→ **Task statement**:
Find every line in the records below that contains the string "pulmonary", and copy each of those lines.

(Raw records)
◇ ◇ ◇ ◇ ◇ ◇ ◇

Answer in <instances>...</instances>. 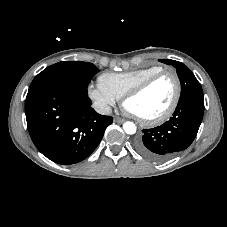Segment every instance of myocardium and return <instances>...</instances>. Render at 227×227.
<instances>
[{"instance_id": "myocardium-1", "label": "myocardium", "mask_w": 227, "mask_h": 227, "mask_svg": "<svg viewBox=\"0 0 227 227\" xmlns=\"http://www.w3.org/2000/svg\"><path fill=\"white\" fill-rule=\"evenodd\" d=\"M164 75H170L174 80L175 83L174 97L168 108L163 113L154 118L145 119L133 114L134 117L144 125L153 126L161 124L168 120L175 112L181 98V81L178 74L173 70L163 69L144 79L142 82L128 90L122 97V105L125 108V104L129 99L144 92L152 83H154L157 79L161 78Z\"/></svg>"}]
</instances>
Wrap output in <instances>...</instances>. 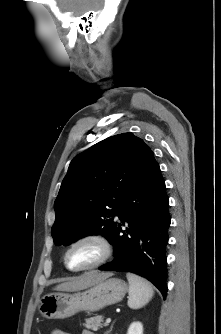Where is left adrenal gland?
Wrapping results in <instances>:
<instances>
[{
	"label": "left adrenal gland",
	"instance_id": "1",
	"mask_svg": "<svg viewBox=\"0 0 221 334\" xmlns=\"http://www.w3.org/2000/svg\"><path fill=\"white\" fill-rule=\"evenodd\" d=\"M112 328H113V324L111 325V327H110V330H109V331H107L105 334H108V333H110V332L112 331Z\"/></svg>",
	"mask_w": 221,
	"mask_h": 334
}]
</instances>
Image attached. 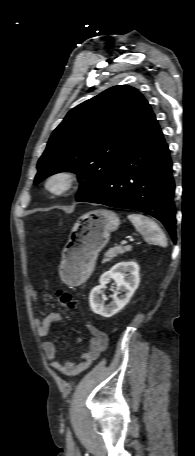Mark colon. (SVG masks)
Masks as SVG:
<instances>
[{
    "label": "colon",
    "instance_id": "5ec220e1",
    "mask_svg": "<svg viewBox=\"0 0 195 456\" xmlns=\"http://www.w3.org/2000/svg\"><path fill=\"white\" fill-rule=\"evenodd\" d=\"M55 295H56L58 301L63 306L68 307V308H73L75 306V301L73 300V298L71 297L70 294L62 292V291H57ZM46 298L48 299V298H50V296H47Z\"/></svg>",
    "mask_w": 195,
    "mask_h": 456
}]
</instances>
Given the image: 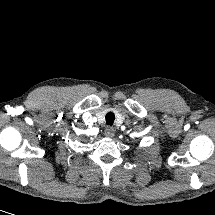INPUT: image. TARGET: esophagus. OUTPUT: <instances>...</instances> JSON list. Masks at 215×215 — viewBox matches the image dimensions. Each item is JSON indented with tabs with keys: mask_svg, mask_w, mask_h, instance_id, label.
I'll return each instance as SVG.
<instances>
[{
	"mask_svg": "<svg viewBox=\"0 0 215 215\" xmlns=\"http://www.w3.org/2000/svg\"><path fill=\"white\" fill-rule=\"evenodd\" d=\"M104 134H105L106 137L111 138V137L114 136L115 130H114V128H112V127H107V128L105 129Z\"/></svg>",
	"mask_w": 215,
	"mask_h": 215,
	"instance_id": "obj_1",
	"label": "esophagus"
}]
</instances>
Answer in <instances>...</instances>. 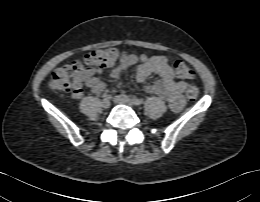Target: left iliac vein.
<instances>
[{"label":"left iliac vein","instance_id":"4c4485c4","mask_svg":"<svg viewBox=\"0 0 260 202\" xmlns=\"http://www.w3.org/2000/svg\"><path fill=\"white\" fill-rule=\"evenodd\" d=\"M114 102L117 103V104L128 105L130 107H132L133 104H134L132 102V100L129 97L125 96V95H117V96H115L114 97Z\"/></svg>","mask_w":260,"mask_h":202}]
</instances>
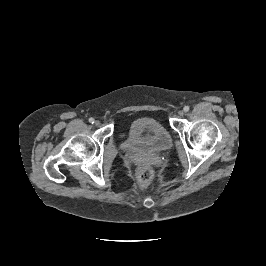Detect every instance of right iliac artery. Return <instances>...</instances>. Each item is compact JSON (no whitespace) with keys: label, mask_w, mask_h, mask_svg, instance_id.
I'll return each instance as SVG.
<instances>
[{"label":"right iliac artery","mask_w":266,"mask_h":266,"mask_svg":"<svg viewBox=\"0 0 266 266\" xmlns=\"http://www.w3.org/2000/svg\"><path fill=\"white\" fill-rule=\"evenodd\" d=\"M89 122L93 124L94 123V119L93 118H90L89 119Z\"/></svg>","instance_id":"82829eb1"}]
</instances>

◇ ◇ ◇ ◇ ◇ ◇ ◇

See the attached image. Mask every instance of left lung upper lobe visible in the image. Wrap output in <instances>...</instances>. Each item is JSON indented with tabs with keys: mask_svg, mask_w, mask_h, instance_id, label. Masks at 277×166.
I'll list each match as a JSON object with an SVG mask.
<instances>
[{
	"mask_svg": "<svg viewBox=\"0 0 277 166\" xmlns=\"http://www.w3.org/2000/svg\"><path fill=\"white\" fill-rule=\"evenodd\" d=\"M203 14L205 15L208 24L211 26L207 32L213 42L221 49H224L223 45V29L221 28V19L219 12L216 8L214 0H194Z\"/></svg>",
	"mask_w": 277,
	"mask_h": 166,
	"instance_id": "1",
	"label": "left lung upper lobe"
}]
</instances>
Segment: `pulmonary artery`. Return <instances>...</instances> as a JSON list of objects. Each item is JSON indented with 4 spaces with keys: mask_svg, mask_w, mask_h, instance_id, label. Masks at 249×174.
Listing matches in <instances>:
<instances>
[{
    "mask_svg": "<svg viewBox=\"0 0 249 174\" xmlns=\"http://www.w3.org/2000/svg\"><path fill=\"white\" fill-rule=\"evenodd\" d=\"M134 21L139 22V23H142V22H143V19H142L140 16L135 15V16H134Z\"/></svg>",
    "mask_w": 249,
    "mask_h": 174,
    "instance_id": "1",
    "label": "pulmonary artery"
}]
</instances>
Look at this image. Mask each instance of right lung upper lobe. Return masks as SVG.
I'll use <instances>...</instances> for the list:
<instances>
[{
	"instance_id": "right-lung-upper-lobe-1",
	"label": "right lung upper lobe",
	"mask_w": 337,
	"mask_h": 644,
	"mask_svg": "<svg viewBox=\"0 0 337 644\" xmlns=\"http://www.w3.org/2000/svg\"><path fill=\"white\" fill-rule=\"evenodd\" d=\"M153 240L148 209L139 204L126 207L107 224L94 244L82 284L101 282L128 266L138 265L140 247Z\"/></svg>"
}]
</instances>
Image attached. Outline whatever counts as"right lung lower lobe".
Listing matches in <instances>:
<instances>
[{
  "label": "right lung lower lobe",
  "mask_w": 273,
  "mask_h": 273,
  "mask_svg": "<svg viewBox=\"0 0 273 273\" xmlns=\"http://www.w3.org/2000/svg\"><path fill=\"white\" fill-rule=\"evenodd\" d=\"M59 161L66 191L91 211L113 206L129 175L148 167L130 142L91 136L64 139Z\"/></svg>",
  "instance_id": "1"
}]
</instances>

◇ ◇ ◇ ◇ ◇ ◇ ◇

→ **Response**:
Segment: `pulmonary artery`. Return <instances>...</instances> as a JSON list of objects. Each item is JSON indented with 4 spaces with keys: mask_svg, mask_w, mask_h, instance_id, label. Masks at 249×174.
    "label": "pulmonary artery"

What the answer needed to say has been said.